# magnepan pickle...



## aceinc (Oct 24, 2006)

I made a mistake. Not a life or bank account devastating mistake, but one that makes me annoyed at myself. After you have finished snickering, I was hoping I might get some useful suggestions.

I found a pair of Magnepan MG1c on Craigs List. The price was $148.00. So I called the seller up and he told me that one of the speakers was dead, but that the folks at Magnepan told him that the repair kit was about $30, and the sock was another $30 so for between an additional $60 & $120 I would have a working pair of Maggies. 

I picked them up the next day and actually only paid $143 because neither of us had change for a $20. When I got them home I tested them and one worked and the other didn't. I proceeded to de-sock the dead one. Once taken apart it was apparent that the dead maggie needed more than the repair kit which includes the wire and glue to replace the wire on the membrane. The membrane was brittle, and more or less shredded.

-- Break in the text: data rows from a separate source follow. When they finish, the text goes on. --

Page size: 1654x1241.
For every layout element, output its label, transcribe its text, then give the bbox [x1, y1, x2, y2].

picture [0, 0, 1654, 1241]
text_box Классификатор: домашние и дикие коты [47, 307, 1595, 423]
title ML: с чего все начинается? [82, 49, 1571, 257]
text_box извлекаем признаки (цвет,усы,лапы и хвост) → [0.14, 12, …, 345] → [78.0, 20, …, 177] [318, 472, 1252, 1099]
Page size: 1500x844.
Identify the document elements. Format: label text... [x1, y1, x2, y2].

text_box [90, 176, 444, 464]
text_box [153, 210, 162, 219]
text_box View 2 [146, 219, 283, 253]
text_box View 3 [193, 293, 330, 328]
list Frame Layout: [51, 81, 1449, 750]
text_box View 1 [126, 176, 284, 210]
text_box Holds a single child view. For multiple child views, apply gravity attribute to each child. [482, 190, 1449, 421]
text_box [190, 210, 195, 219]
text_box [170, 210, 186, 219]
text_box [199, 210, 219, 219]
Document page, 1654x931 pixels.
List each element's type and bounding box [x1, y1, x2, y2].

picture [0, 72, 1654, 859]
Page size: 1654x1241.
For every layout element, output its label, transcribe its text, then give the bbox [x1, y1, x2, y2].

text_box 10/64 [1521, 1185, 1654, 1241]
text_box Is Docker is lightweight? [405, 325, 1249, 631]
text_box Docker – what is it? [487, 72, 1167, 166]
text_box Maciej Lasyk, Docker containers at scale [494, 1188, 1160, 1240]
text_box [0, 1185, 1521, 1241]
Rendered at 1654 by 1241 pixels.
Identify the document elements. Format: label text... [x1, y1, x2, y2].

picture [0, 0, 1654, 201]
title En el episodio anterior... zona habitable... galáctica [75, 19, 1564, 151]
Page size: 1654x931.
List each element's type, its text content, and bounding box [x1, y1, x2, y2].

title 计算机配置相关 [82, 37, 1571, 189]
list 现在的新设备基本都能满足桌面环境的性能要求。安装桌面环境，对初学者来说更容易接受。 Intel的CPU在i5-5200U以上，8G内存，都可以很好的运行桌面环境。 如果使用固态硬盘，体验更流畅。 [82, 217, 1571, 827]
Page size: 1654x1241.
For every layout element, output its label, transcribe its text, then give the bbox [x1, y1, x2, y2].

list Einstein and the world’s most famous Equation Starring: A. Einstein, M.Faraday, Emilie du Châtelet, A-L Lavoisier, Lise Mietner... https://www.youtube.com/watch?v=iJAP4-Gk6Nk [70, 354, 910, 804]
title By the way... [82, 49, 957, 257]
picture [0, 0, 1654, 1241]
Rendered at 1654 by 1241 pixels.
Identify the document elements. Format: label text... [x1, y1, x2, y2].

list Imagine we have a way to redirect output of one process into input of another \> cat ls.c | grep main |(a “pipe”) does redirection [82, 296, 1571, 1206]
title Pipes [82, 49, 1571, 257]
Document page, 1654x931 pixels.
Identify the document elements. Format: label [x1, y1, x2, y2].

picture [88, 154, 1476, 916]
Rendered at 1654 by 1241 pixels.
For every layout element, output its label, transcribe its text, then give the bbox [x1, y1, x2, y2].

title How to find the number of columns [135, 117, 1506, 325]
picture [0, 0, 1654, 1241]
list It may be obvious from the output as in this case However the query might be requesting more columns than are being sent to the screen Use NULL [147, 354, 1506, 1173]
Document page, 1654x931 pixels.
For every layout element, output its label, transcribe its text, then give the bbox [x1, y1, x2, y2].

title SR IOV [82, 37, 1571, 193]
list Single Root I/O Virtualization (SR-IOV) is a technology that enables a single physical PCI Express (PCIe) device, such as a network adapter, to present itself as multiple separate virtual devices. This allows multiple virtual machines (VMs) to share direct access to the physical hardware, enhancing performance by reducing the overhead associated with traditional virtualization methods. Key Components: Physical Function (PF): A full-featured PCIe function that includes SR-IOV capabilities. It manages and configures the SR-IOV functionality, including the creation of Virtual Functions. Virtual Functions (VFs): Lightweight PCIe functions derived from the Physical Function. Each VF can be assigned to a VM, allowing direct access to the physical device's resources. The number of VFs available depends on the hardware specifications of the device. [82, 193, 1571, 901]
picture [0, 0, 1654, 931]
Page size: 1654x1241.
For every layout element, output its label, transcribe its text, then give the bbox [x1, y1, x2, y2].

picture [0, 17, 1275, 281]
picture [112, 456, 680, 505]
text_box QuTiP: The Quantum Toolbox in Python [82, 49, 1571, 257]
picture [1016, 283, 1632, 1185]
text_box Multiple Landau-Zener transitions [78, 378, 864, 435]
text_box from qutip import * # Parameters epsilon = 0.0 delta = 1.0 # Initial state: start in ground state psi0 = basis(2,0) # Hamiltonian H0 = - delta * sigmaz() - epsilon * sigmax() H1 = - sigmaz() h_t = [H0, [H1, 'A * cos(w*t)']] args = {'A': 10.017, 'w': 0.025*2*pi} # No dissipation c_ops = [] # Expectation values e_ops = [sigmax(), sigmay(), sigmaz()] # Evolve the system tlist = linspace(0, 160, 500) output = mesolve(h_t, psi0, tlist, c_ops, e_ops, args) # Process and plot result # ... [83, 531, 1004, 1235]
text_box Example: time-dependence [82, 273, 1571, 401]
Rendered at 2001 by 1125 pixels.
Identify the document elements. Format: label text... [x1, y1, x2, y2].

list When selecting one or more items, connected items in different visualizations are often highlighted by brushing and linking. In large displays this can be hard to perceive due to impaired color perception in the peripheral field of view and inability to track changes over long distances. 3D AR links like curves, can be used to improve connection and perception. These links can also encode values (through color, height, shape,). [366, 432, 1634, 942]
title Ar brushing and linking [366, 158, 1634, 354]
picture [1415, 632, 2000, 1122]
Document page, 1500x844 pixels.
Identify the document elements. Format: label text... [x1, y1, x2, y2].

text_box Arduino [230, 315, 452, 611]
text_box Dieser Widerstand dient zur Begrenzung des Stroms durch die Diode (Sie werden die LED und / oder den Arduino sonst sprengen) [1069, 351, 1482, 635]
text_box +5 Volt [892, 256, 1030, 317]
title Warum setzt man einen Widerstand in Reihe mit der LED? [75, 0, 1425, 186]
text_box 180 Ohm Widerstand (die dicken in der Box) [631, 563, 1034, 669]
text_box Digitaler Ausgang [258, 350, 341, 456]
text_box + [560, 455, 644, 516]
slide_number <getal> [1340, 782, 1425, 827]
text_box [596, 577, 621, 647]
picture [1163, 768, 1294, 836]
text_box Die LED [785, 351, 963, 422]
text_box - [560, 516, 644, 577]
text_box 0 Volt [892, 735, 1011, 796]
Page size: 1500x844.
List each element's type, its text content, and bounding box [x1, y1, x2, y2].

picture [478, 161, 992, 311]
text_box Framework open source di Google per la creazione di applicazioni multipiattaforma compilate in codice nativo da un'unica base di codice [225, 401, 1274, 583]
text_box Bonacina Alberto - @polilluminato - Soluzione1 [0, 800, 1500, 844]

I called Magnepan and they indicated that I could send them the speakers, they would do whatever it took to repair the pair for between $359 and $599. Basically they said that all that would be original would be the wood. The repair would include new electronics, driver panels and socks. I would also need to buy the boxes for $31. I guess I would also pay for shipping one way. 

So for around $700 plus my initial investment I would have a sonically new pair of Magnepan MG1c's. Not too bad, but this is where it gets a bit sticky. Magnepan currently sells the MMG for $599 with a 60 day money back guarantee. In reading and talking with the folks at Magnepan the consensus is that the MMG's are a better sounding speaker than the MG1c's. Perhaps the MG1c has better bass but the MMG has a better tweeter.

So I can kick the MG1c's to the curb, and get some MMG's, rebuild the MG1c's, or if I want to really tick off my wife, I can stand them in the den for a few years letting them gather dust.

Any thoughts from anyone?

Paul


----------



## mdrake (Jan 31, 2008)

I am not familiar with the MG1c but I do love Magnepan. Have you thought about using the one working Maggie as a center channel? You could call these guys. They know Maggies inside and out. 

Matt


----------



## tonyvdb (Sep 5, 2007)

Yes I agree, use the one working speaker as a centre channel. Its a great option.


----------



## steverc (Jan 5, 2008)

Paul:

It should make a very nice center channel. I use an MG3 for my center channel and it sounds great in the middle seats but because it has the ribbon tweeter it has poor side to side dispersion. Actually it's narrow up and down which is not a problem normally but I use it on it's side.

Steve
http://www.kn7f.com/Theater/Finished/


----------



## aceinc (Oct 24, 2006)

Physically, it will not work as a center channel on either of my HT systems.

Paul


----------



## nova (Apr 30, 2006)

In that case, I think I'd start looking for someone else that was in a situation such as you are in. Then sell him/her your single Magnepan MG1c or buy theirs. :dontknow:


----------